Will Roberts leave you alone? Ask people about personal privacy, and most will see it as a top priority and a fundamental right. The last time a question of that sort was asked in a poll by Opinion Research for USA Weekend, an overwhelming 88% said they are concerned about their privacy and consider protecting it important.
But President Bush's nomination of John Roberts to the Supreme Court may soon call into question whether privacy rights exist.
For some time now, conservatives who favor a "strict constructionist" view of the Constitution have been arguing that they do not. The Constitution doesn't mention privacy rights, they say. Rather, they were invented by the Supreme Court in the 1960s and '70s.
The conservatives' primary grievance is with Roe v. Wade, the 1973 ruling that women, not the state, get to decide whether to end their pregnancies by abortion. But by questioning the unpinning of Roe, they call into doubt many earlier rulings that keep the government from meddling in people's lives.
Three current justices — William Rehnquist, Antonin Scalia and Clarence Thomas — have questioned whether a right to privacy exists. The court doesn't need a fourth, not least because the anti-privacy argument is a denial of history and basic American values.
In fact, the right to privacy is older than the republic, protected in the Constitution and affirmed repeatedly in a century of court rulings before the abortion controversy. Though the word privacy isn't in the Constitution, the "right to be let alone," as Justice Louis Brandeis put it, permeates the document.
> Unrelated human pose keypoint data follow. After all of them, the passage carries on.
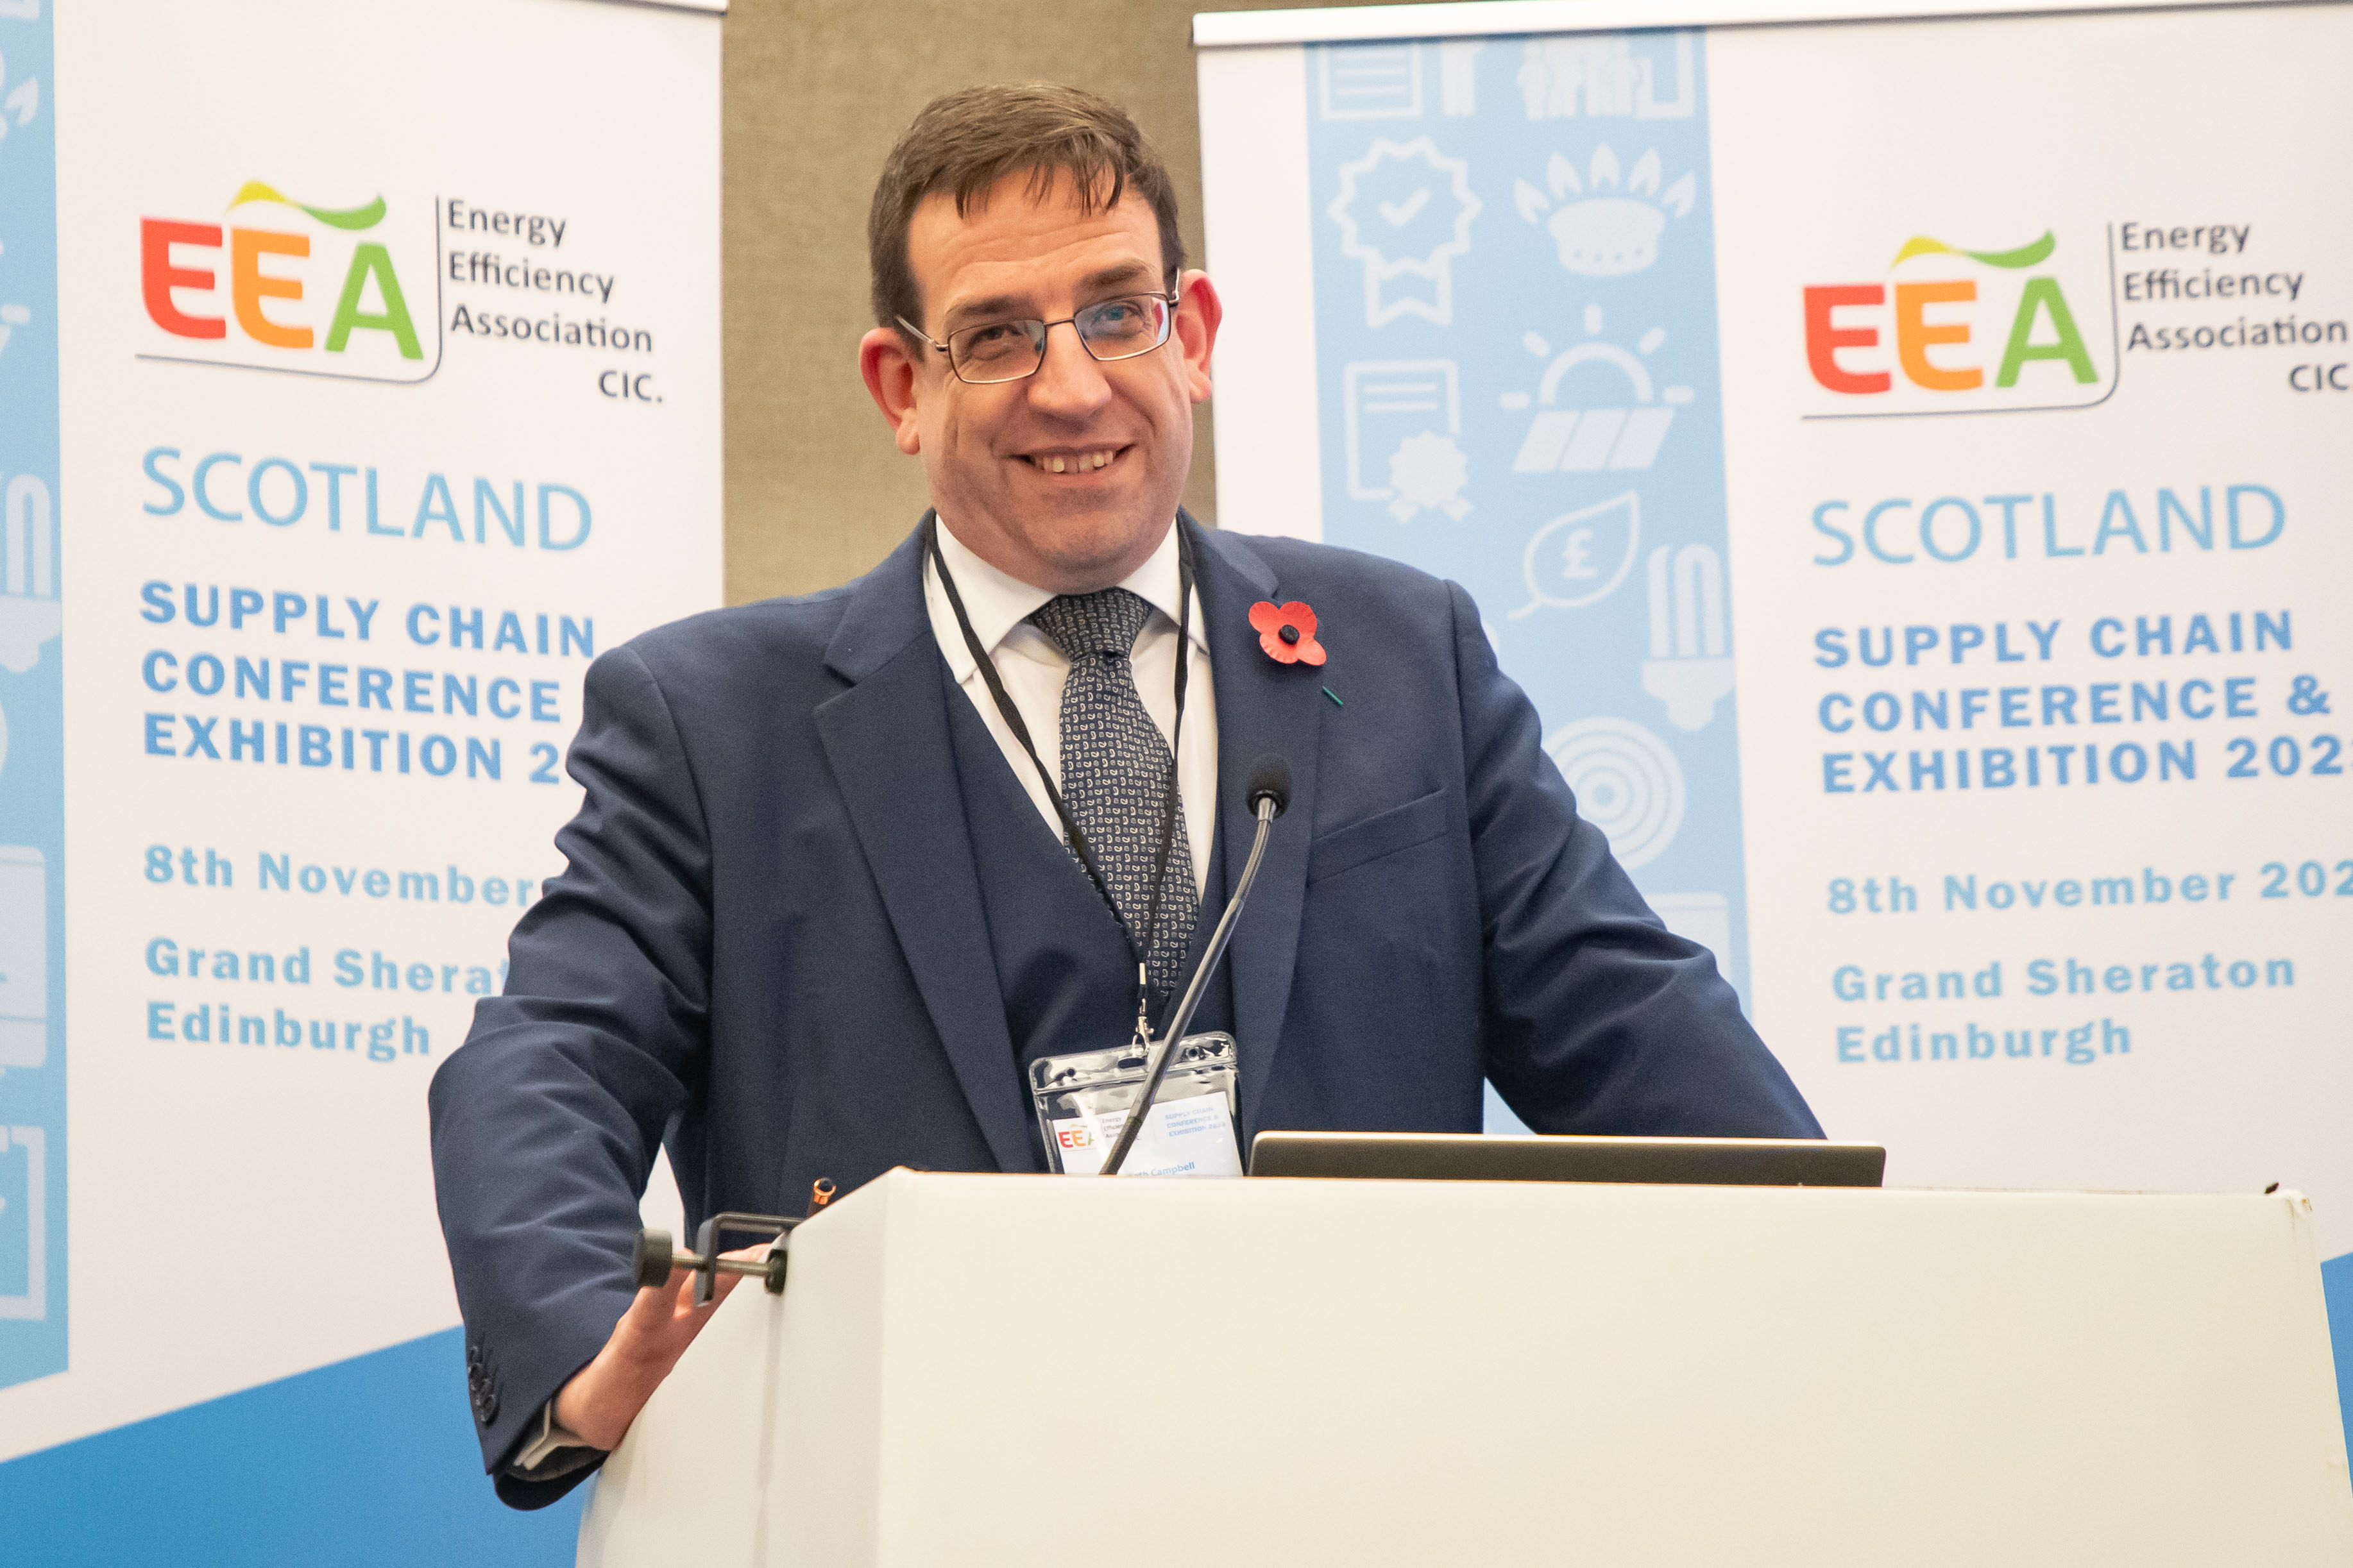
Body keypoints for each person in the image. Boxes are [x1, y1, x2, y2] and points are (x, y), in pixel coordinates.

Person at [429, 82, 1821, 1508]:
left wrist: (1846, 1281)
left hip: (1367, 1484)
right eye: (995, 335)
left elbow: (1630, 1026)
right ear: (901, 387)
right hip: (919, 1494)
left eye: (1117, 313)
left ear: (1193, 334)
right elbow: (548, 1058)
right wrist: (585, 1338)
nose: (1074, 386)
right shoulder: (715, 722)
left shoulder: (1407, 656)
What are freedom of religion, freedom of speech and freedom from unlawful searches and the like other than respect for privacy? Leading Founders urged adoption of the Constitution as necessary to protect "private rights." And the Ninth Amendment was added to assure that other rights already taken for granted were "retained by the people."
Starting in the 19th century, the Supreme Court ruled that the Constitution protects the privacy of the mail and that individuals have a right to refuse medical treatment.
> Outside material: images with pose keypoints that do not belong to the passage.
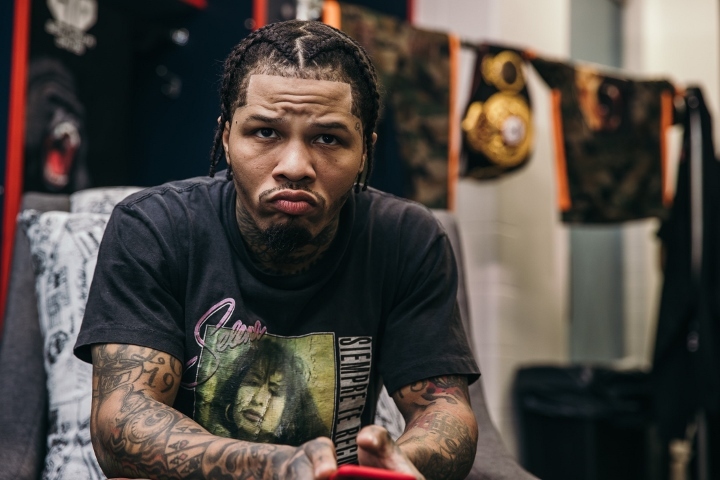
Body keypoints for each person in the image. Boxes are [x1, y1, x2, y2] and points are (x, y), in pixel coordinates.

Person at [74, 19, 479, 480]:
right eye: (265, 132)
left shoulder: (406, 239)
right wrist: (274, 466)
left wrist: (400, 462)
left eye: (328, 138)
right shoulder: (153, 228)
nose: (295, 166)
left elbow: (445, 411)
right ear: (226, 138)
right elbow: (121, 424)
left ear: (365, 152)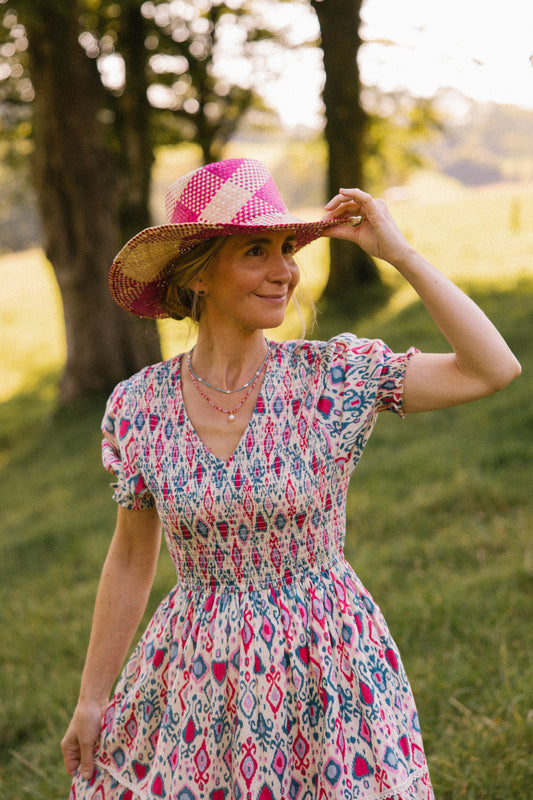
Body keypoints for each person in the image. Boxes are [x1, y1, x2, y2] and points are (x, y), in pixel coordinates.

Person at [61, 157, 520, 800]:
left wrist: (403, 255)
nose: (284, 271)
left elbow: (491, 370)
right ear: (199, 274)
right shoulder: (138, 406)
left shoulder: (333, 376)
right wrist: (91, 698)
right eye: (257, 251)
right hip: (198, 670)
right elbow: (132, 557)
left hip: (327, 660)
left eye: (286, 249)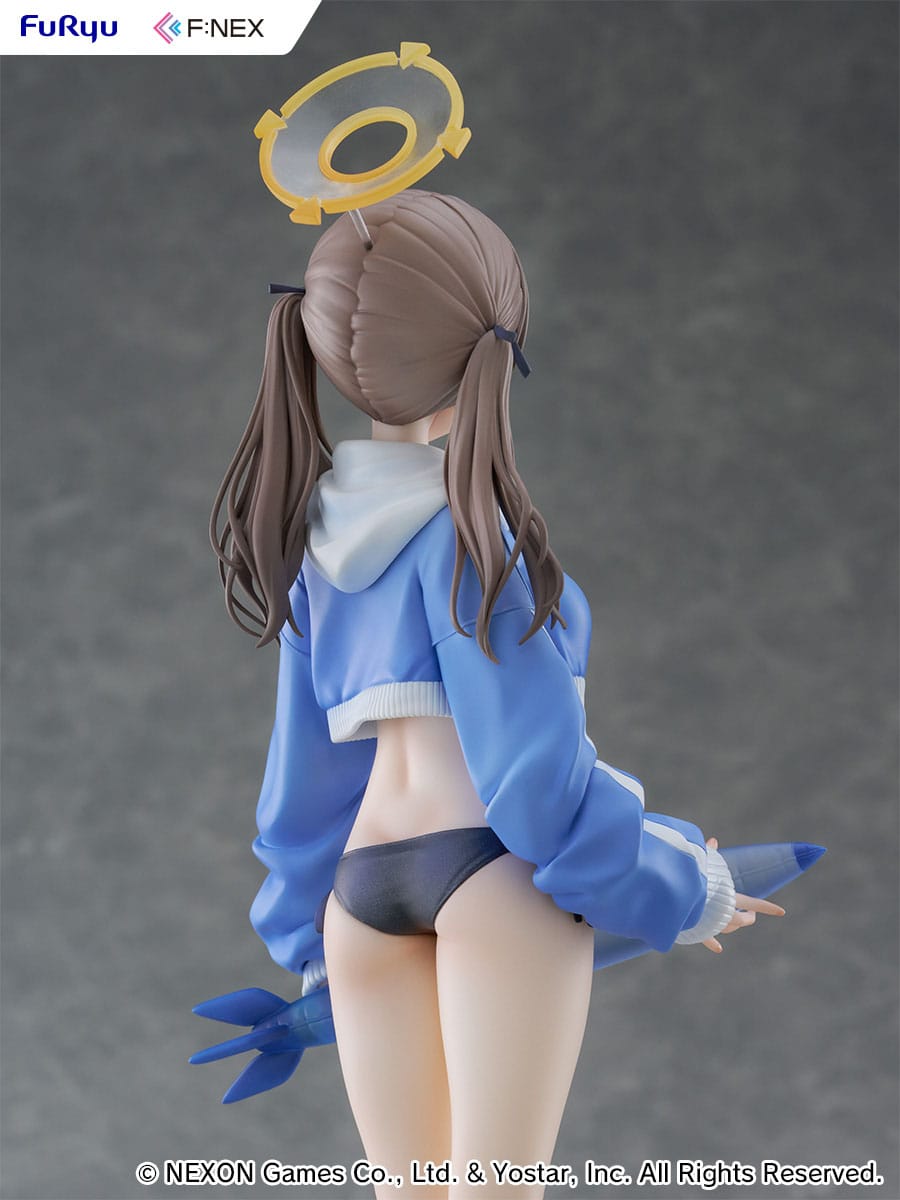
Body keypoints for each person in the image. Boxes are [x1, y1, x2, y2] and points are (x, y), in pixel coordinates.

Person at [210, 189, 781, 1199]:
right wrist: (683, 887)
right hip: (486, 870)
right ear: (487, 353)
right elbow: (535, 788)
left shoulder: (315, 556)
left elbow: (299, 790)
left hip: (358, 897)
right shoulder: (471, 541)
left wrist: (310, 943)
Thus it was no stretch when, in 1965, the court overturned a Connecticut law banning birth control. Surely, the court ruled, the right of privacy prohibited police searches of "the sacred precincts of marital bedrooms." That decision, Griswold v. Connecticut, was the foundation for Roe.
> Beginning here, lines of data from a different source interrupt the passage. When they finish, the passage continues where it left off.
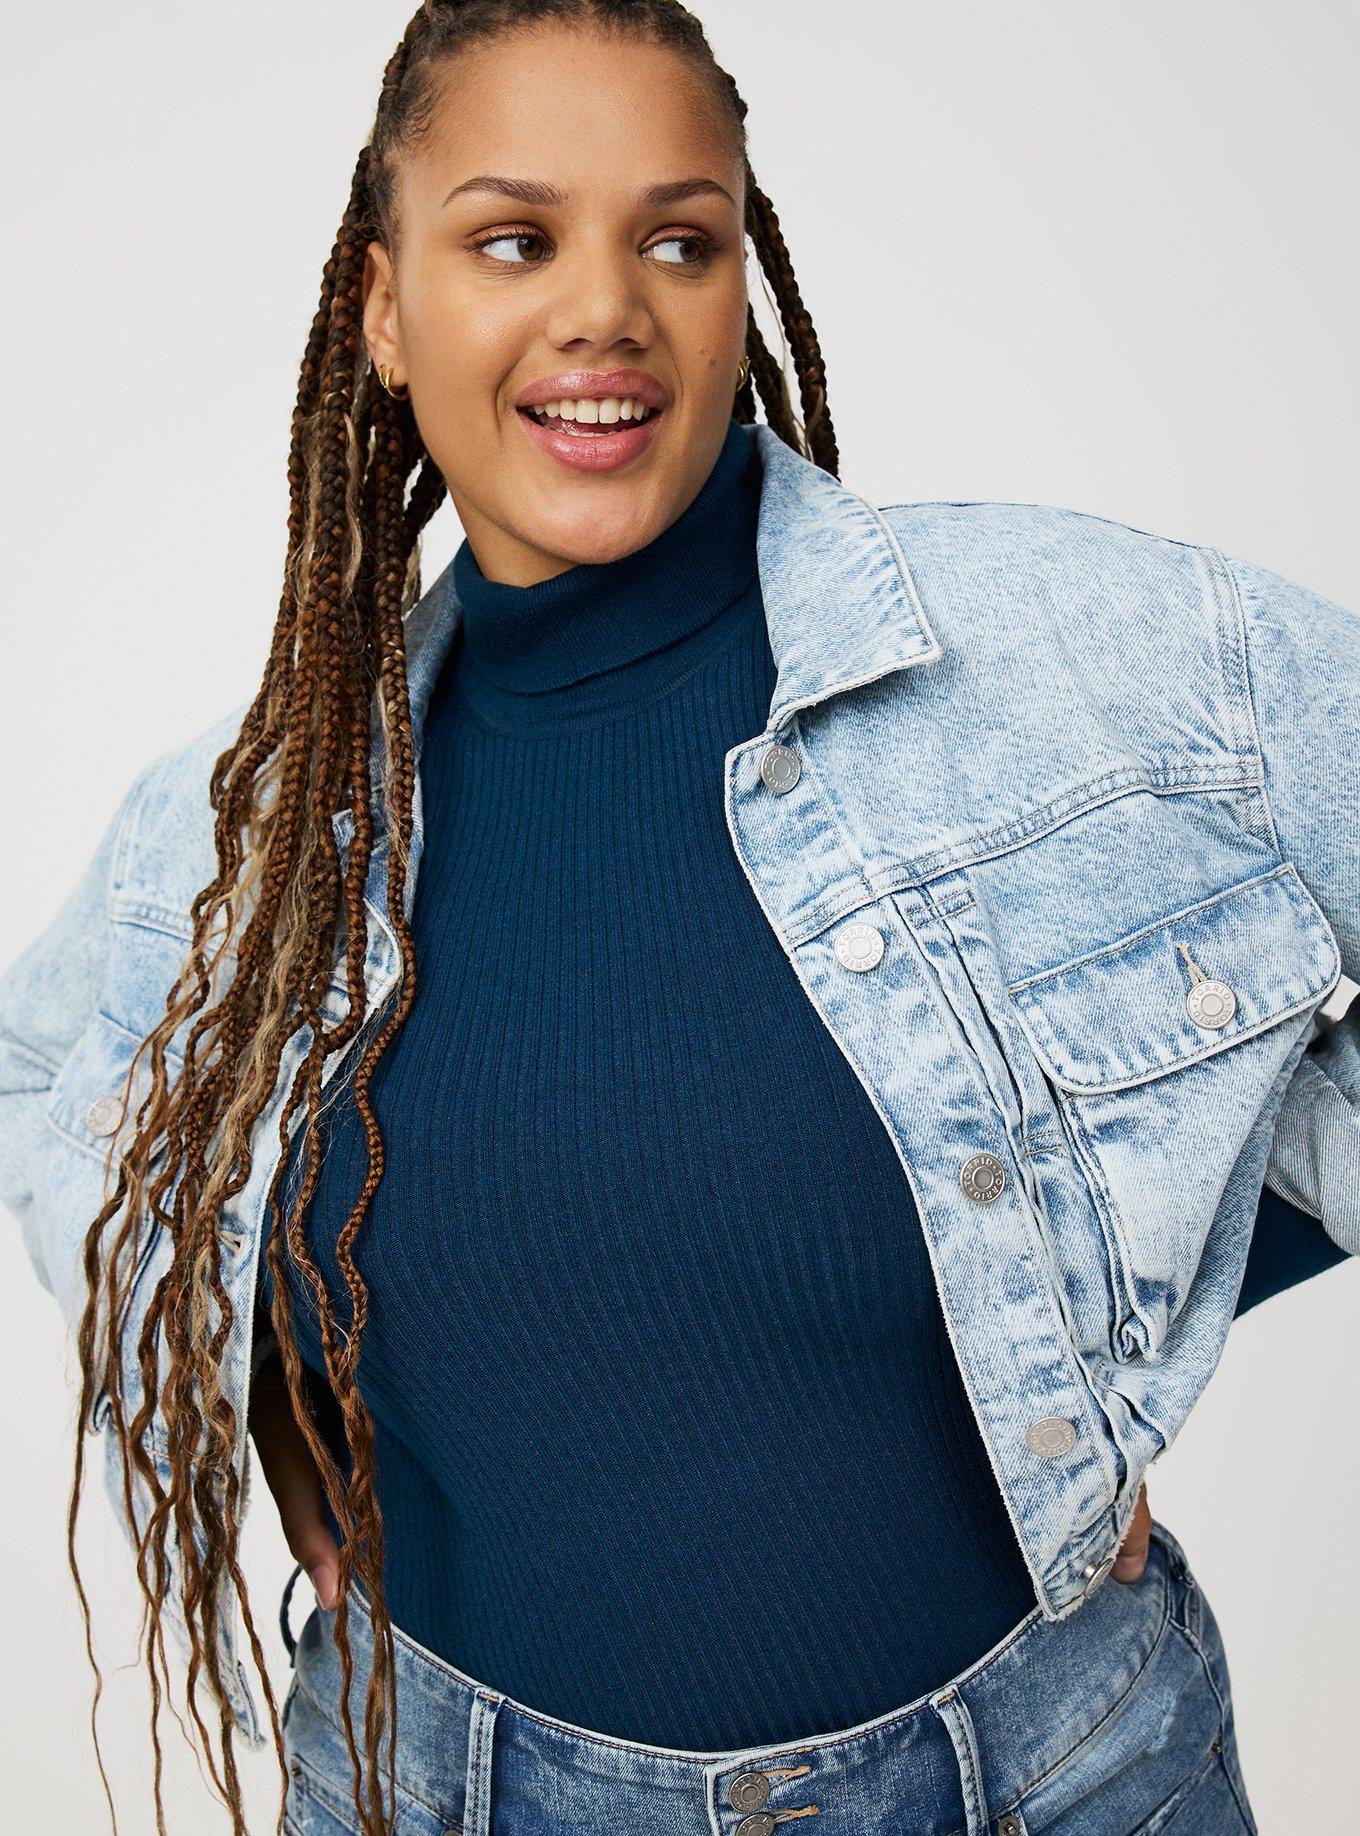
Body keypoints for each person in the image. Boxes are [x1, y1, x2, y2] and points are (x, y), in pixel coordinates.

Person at [0, 4, 1353, 1833]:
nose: (605, 310)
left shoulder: (1072, 651)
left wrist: (1116, 1309)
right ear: (385, 309)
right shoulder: (247, 838)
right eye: (512, 239)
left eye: (679, 240)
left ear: (736, 288)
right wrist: (256, 1379)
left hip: (1055, 1775)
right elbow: (43, 1080)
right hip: (451, 1791)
To the anguish of those who want government in the bedroom and other personal places, privacy rights now protect unmarried and same-sex couples and individuals.
Roberts' record on the issue is scanty, but legal briefs he worked on and memos he wrote raise questions as to whether he accepts current law on privacy. As a Justice Department lawyer in 1981, for example, Roberts drafted an article that referred to "the so-called 'right to privacy,' " and asserted that "such an amorphous right is not to be found in the Constitution." Whether that was Roberts' view, or merely what his bosses wanted to hear, isn't clear.
Far clearer is that few would want a nation in which there was no limit on government intrusion into personal lives. In the confirmation hearings that begin next month, the Senate has an obligation to explore where John Roberts would draw the line.